How the arches spring overhead, and the brown leaves flutter among them! In and out, and through and through, across and across, with delicacy, veining the very shadows. For miles we may wander beneath them, and see no two alike. How, for fear of wearying us, after infinite twists and turns—but none of them contortions—after playing across the heavens, and sweeping away the sunshine, now in this evening light they hover, and rustle like the skirts of death. Is there one of them with its lichen–mantle copied from its neighbourʼs? Is there one that has borrowed a line, a character, even a cast of complexion from its own brother rubbing against it? Their arms bend over us as we walk, we are in their odour and influence, we know that, like the Magi of old, they adore only God and His sun; and, when we come out from under them, we never ask why we are sad.


CHAPTER XX.

There is a long, mysterious thrill, a murmur rather felt than heard, a shudder of profundity, which traverses the woodland hollows at the sunʼs departure. In autumn most especially, when the glory of trees is saddening, and winter storms are in prospect, this dark disquietude moves the wood, this horror at the nightfall, and doubt of the coming hours. Touched as with a subtle stream, the pointlets of the oak–leaves rise, the crimped fans of the beech are fluttered, and lift their glossy ovals, the pendulous chains of the sycamore swing; while the poplar flickers its silver skirts, the tippets and ruffs of the ivy are ruffling, and even the three–lobed bramble–leaf cannot repress a shiver.

Touched with a stream at least as subtle, we, who are wandering among the dark giants, shiver and shrink, we know not why; and our hearts beat faster, to feel how they beat.
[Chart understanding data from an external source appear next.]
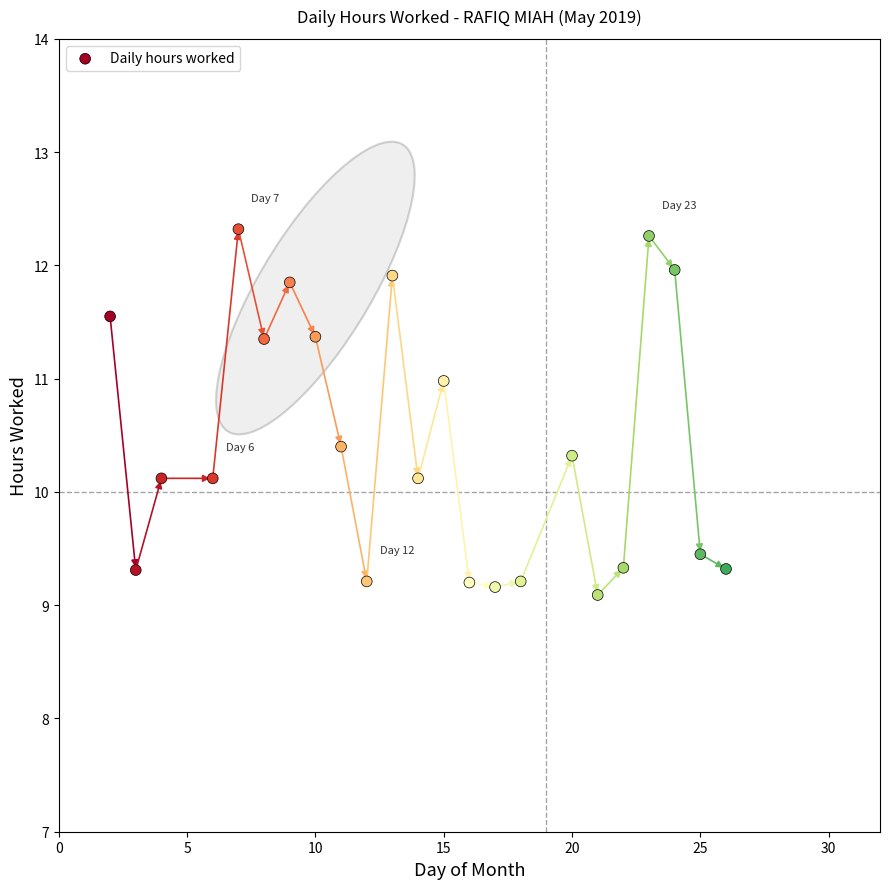

What is the range of Y values (max minus min)?

3.2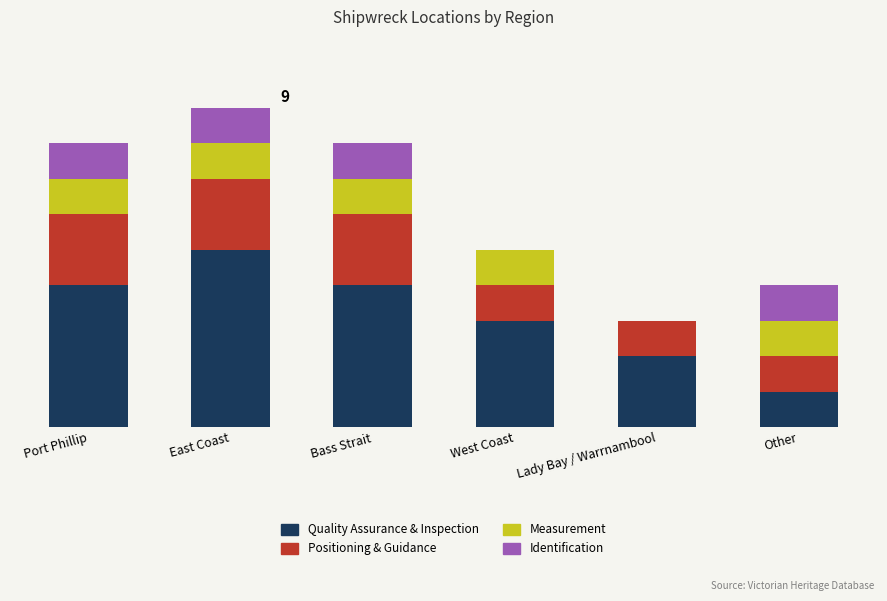

What is the average value of the Measurement series?

1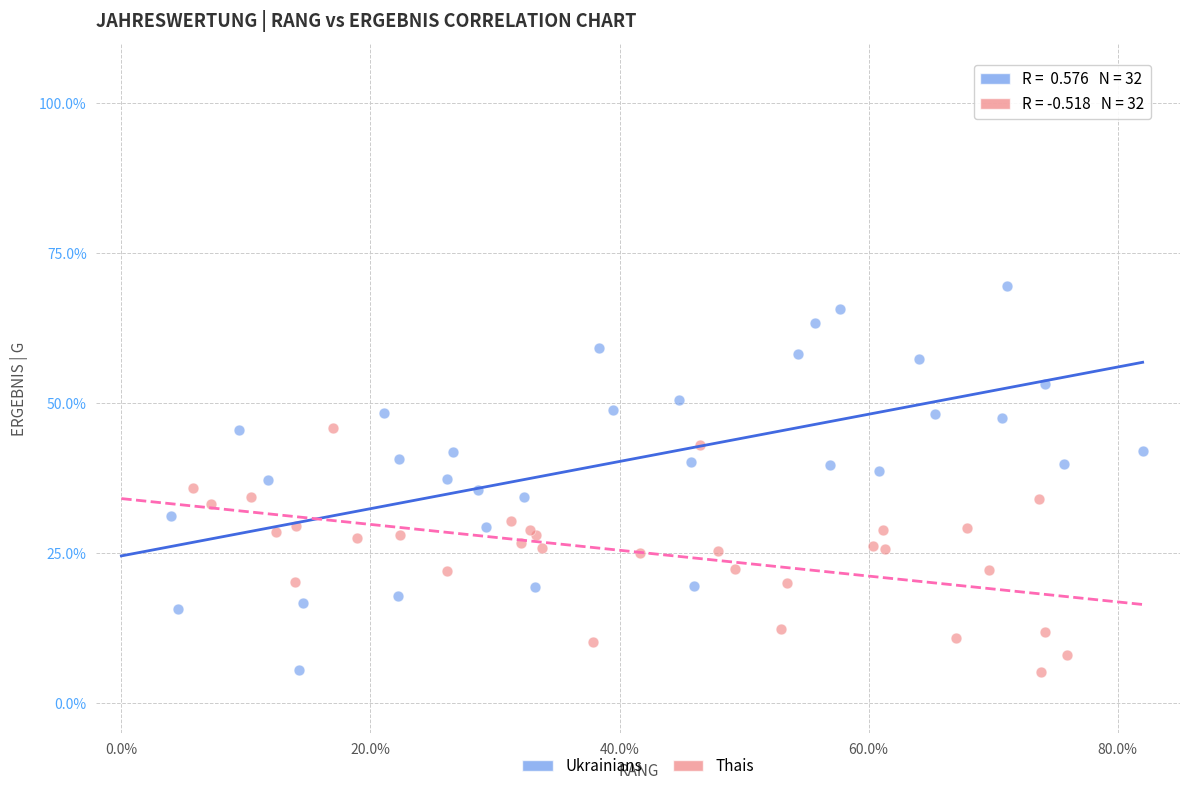

What are all the series names shown in the legend?

Ukrainians, Thais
The cause is the same both for tree and for man. Earthly nature has not learned to count upon immortality. Therefore all her works, unaided, loathe to be undone.

Whether it were this, or his craving for his dinner, that made Sir Cradock Nowell feel chilled, as he waited under the shuddering trees for his friend John Rosedew—far be it from me to say, because it may have been both, sir. And the other cause to which he always ascribed it—after the event—to wit, a divine afflatus of diabolical presentiment, is one we have no faith in, until we own to nightmare. Anyhow, there he was, for upwards of an hour; and no John Rosedew came up the hill, which Sir Cradock did not feel it at all his duty to descend, on the very safe presentiment of the distress revocare gradum.

Meanwhile John Rosedew was speeding merrily, according to his ideas of speed (which were relative to the last degree), along a narrow bridle–way, some two miles to the westward. It would be a serious insult—so the parson argued—to the understanding of any man who understood a horse, and now John Rosedew had owned Coræbus very nearly nine months, and though he had never owned a horse before, surely by this time he could set papers in the barbara celarent of the most recondite horse–logic—or was it dialectics?—an insult it would be to that Hippicus who felt himself fit now to go to a fair and discuss many points with the jockeys, if anybody suggested to him that Coræbus ought to trot.

“Trot, sir”! cried John Rosedew, to an imaginary Hippodamas, “hasnʼt he been trotting for nearly an hour to–day, sir? Quite an equus tolutarius. And upon my word, I only hope he is not so sore as I am”. Then he threw the reins over the ponyʼs neck, and let him crop some cytisus.